Summary and Chapter 20 Preview

Chapter 19 Recap

이 장에서 배운 것:

✅ Part 1: Match Operation Definition

Region-based operations
- Regions vs basic blocks: encapsulation, verification 장점
- funlang.match는 multiple regions (variadic, each with 1 block)
Match operation semantics
- Runtime execution: tag extraction → case selection → variable binding → yield
- Block arguments for pattern variables
TableGen definition
- Traits: RecursiveSideEffect, SingleBlockImplicitTerminator<"YieldOp">
- VariadicRegion<SizedRegion<1>> for flexible case count
- Custom assembly format, verifier
YieldOp terminator
- Terminator trait, HasParent<“MatchOp”> constraint
- Dedicated operation (not reusing scf.yield)
C API and F# integration
- Builder callback pattern for region construction
- High-level wrapper: CreateMatchOp(scrutinee, resultType, buildCases)
- Block arguments added in F# callback, mapped in lowering pass

✅ Part 2: SCF Lowering and Pipeline

SCF dialect overview
- Structured control flow (regions, not goto)
- scf.index_switch for multi-way branching
- Why SCF before LLVM: structure preservation, optimization, debugging
MatchOpLowering pattern
- Tag extraction and index casting
- Data extraction for pattern variables
- IRMapping for block argument remapping
- Region cloning with mapped values
- funlang.yield → scf.yield conversion
Complete pipeline
- FunLangToSCFPass → FunLangToLLVMPass → SCFToControlFlowPass → …
- Pass dependencies and ordering
- End-to-end example: sum_list
Common errors
- Block argument count mismatch
- Type mismatch in regions
- Missing scf.yield
- Wrong tag values
- Incorrect data extraction

Pattern Matching Pipeline: Complete

Phase 6 journey:

Chapter 17: Theory
  ↓
  Decision tree algorithm
  Pattern matrix, specialization/defaulting
  Exhaustiveness checking

Chapter 18: Data Structures
  ↓
  !funlang.list<T> type
  funlang.nil, funlang.cons operations
  TypeConverter, lowering patterns

Chapter 19: Match Compilation (현재)
  ↓
  funlang.match operation
  Region-based structure
  MatchOpLowering to scf.index_switch
  Complete pipeline

Chapter 20: Functional Programs (next)
  ↓
  Realistic examples: map, filter, fold
  Performance analysis
  Debugging functional code

지금까지의 성과:

Feature	Chapters	Operations	Status
Arithmetic	5-6	arith.*	✅ Phase 2
Let bindings	7	SSA values	✅ Phase 2
Control flow	8	scf.if	✅ Phase 2
Functions	10	func.func, func.call	✅ Phase 3
Recursion	11	func.call @self	✅ Phase 3
Closures	12	funlang.closure	✅ Phase 5
Higher-order	13	funlang.apply	✅ Phase 5
Custom dialect	14-16	Lowering passes	✅ Phase 5
Pattern matching	17-19	funlang.match	✅ Phase 6 (현재)
Data structures	17-19	funlang.nil, funlang.cons	✅ Phase 6 (현재)

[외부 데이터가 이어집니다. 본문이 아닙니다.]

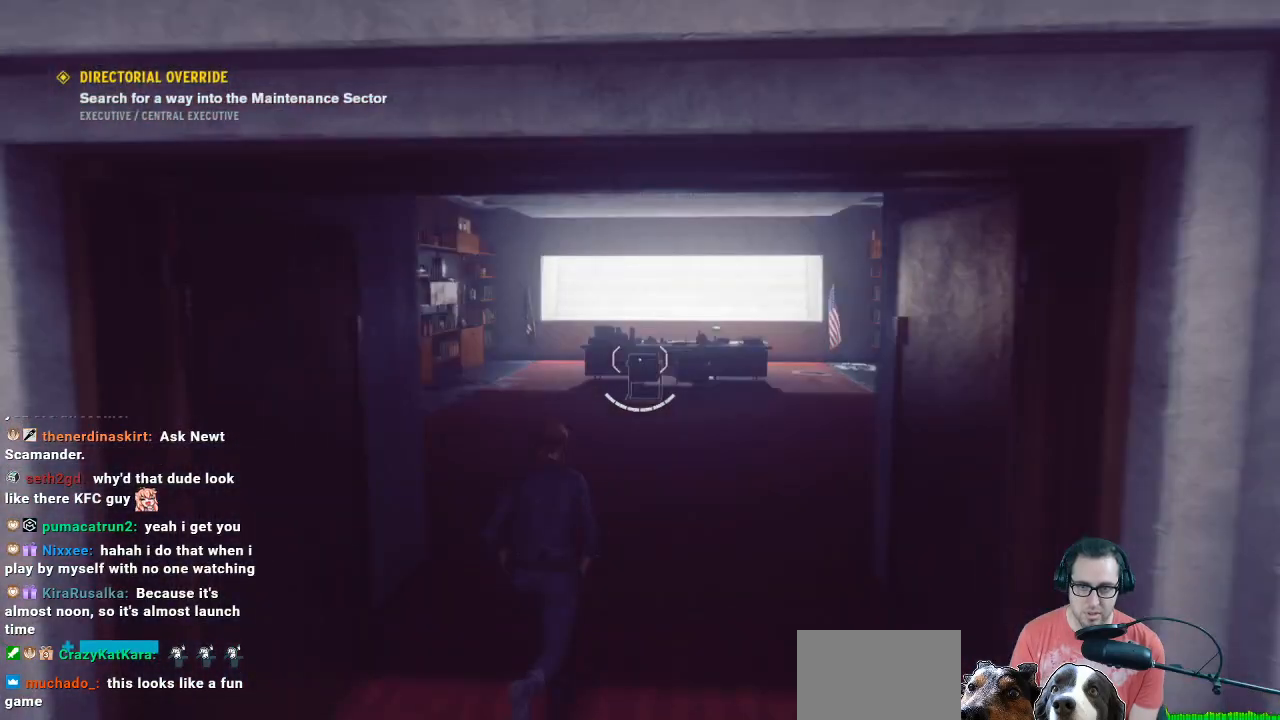
{"buttons": ["X"], "left_stick": "up", "right_stick": "center", "events": [[133, "right_stick", "center"], [167, "left_stick", "up"], [467, "X", "down"]]}
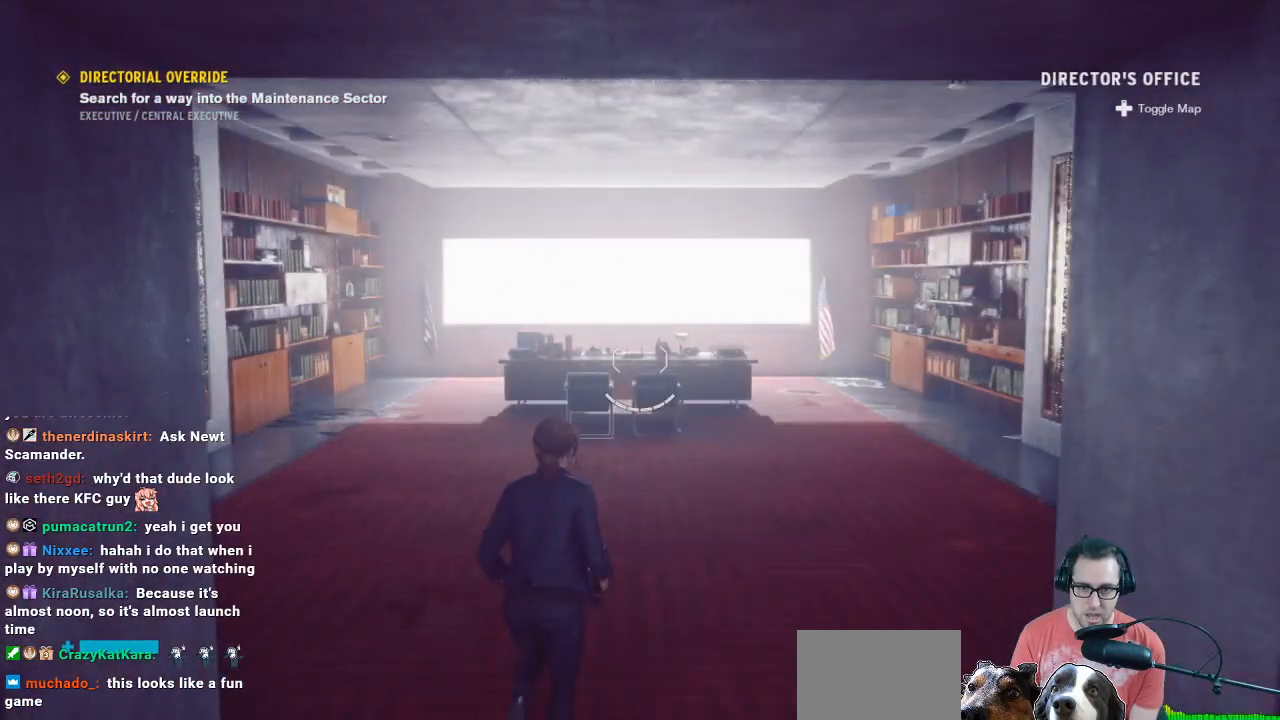
{"buttons": [], "left_stick": "center", "right_stick": "center", "events": [[67, "X", "up"], [233, "left_stick", "center"]]}
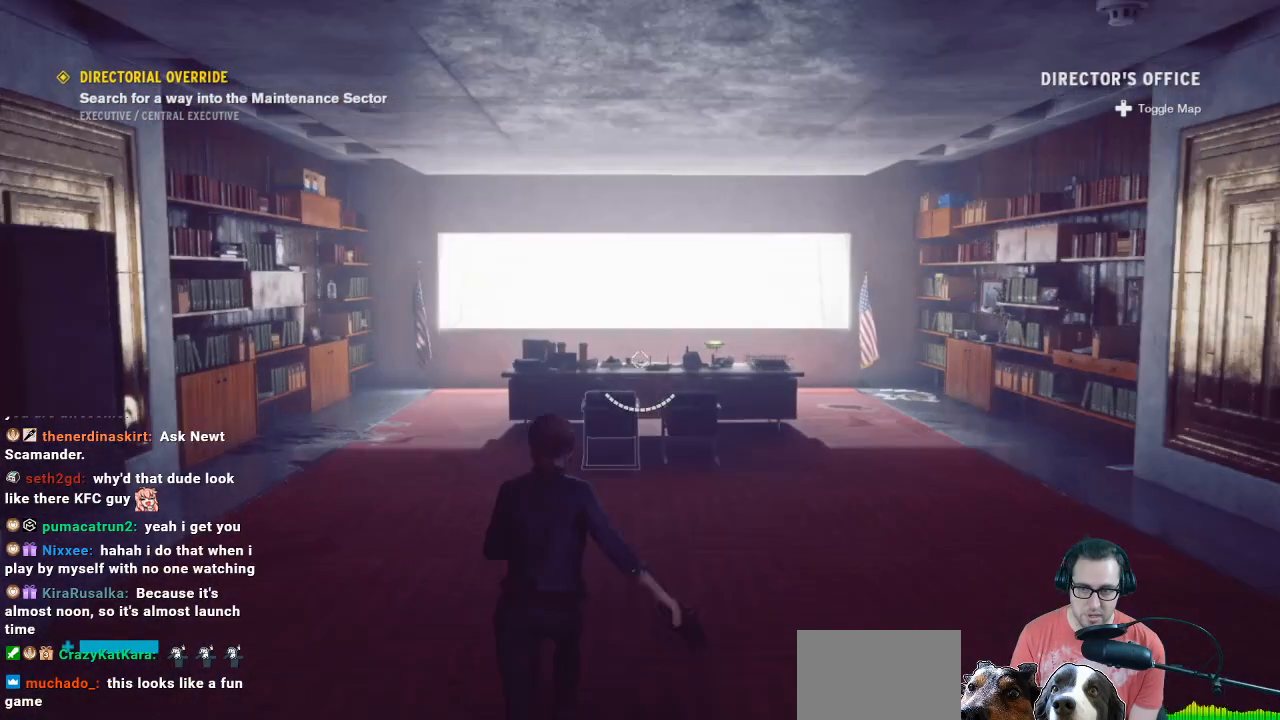
{"buttons": [], "left_stick": "up", "right_stick": "left", "events": [[367, "left_stick", "up"], [367, "right_stick", "left"]]}
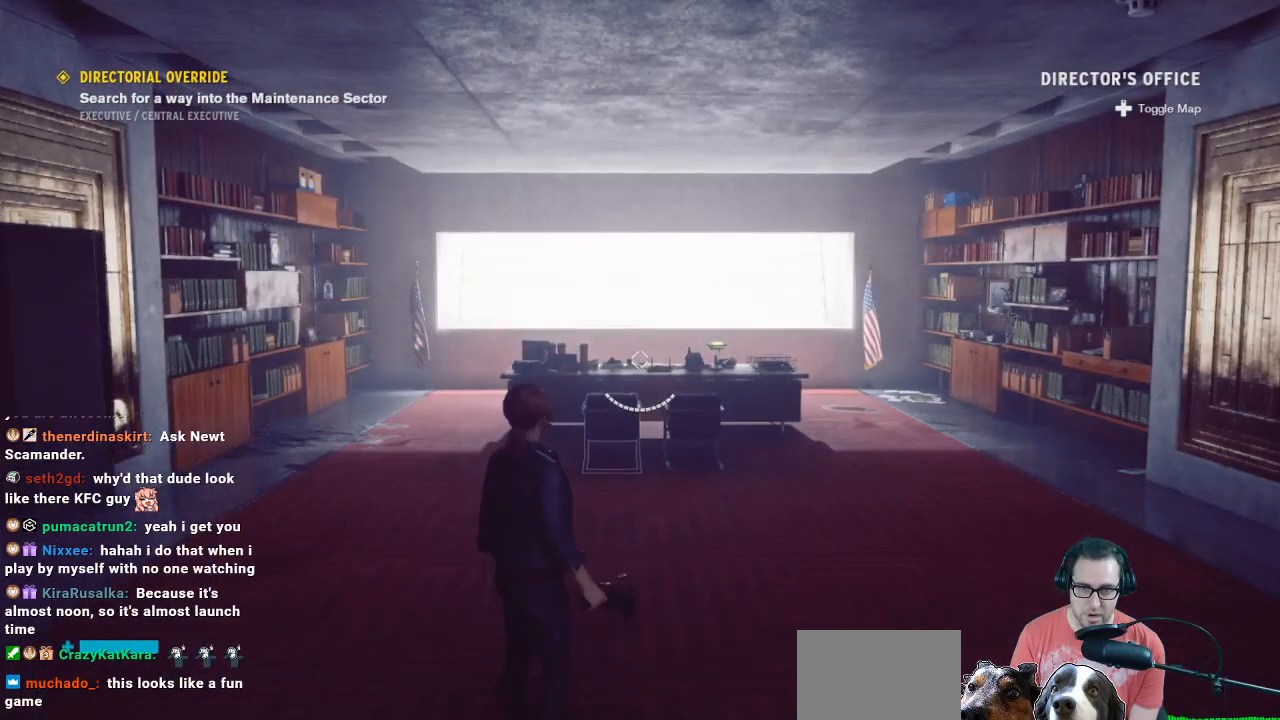
{"buttons": [], "left_stick": "center", "right_stick": "center", "events": [[300, "left_stick", "up-right"], [400, "left_stick", "right"], [500, "left_stick", "center"], [500, "right_stick", "center"]]}
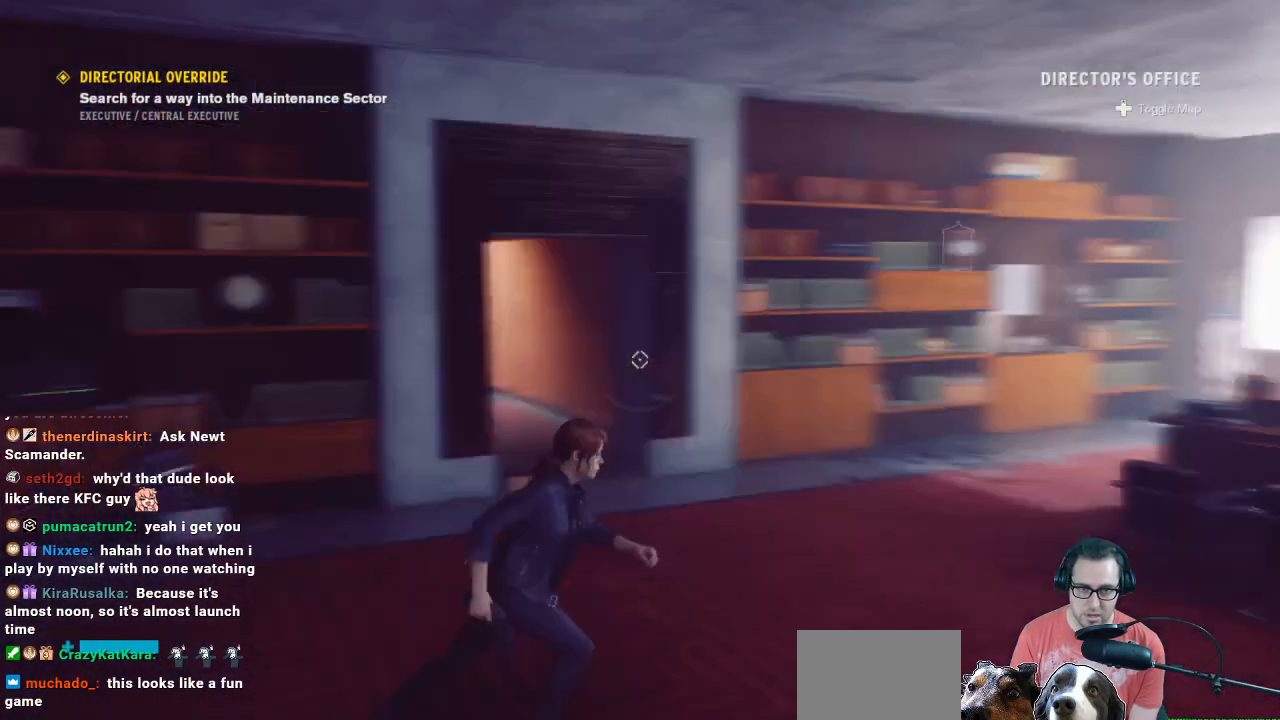
{"buttons": [], "left_stick": "center", "right_stick": "center", "events": [[200, "DPAD_UP", "down"], [433, "DPAD_UP", "up"]]}
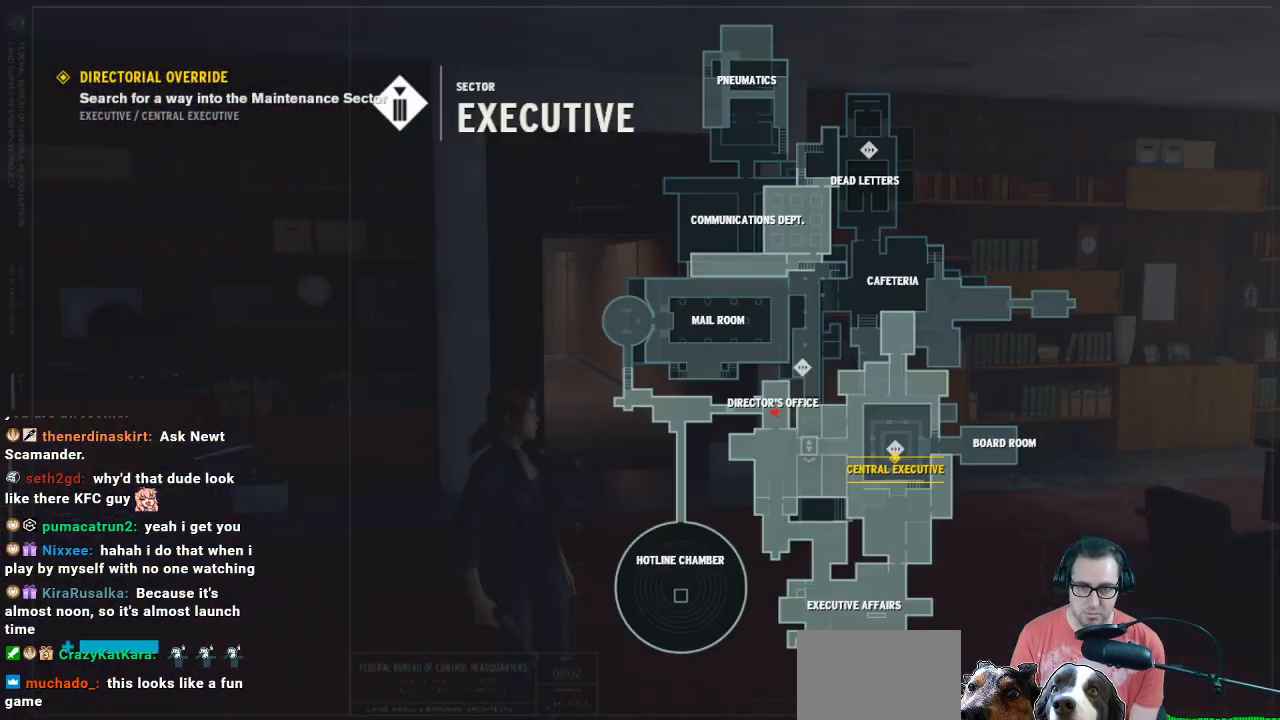
{"buttons": [], "left_stick": "center", "right_stick": "center", "events": []}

다음: Realistic functional programs

Chapter 20 Preview: Functional Programs

Chapter 20에서 할 것:

Classic list functions
- length, map, filter, fold_left, fold_right
- Pattern matching + recursion 결합
Composed functions
- sum = fold_left (+) 0
- product = fold_left (*) 1
- Higher-order functions로 추상화
Performance analysis
- Tail recursion vs non-tail recursion
- Closure allocation overhead
- GC pressure measurement
Debugging techniques
- IR dumping at each stage
- printf debugging in functional code
- Stack trace interpretation
Complete FunLang compiler
- All features integrated
- End-to-end compilation
- Real-world program examples

Chapter 20 목표:

지금까지 배운 모든 기능을 종합하여 실용적인 함수형 프로그램을 작성하고 컴파일한다.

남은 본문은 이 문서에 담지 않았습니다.